## Work task
In the forum post about standardizing the conic $ax^2+bxy+cy^2=k$, what equation has $a'$ and $b'$ as its solutions?

[Document extract — start]

I'm looking for a proof of this following theorem :
Given $ax^2+bxy+cy^2=k$, to standardize equation of this conic section with coefficient of $x'$ being $a'$ and coefficient of $y'$ being $b'$, then $a'$ and $b'$ are the solutions to this equation:
$$m^2-(a+c)m+\left( ac-\frac{b^2}{4} \right) = 0$$
Let $R(\theta)= \begin{pmatrix} \cos \theta & \sin \theta \\ -\sin \theta & \cos \theta \end{pmatrix}$ such that $ \begin{pmatrix} x' \\ y' \end{pmatrix}=R(\theta) \begin{pmatrix} x \\ y \end{pmatrix}$.

[Document extract — finish]
[Excerpted records — start]

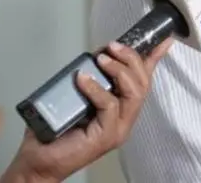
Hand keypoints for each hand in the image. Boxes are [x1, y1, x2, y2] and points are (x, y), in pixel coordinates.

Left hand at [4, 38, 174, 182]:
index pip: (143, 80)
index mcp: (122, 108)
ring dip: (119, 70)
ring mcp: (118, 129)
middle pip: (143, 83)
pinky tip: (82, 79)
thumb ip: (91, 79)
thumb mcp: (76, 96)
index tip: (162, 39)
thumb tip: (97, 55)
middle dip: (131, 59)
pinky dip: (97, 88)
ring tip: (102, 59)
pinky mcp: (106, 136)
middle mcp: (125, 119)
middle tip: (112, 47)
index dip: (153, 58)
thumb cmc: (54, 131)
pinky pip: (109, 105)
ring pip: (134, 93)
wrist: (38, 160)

[Excerpted records — finish]

## Expected answer
$m^2-(a+c)m+\left(ac-\frac{b^2}{4}\right)=0$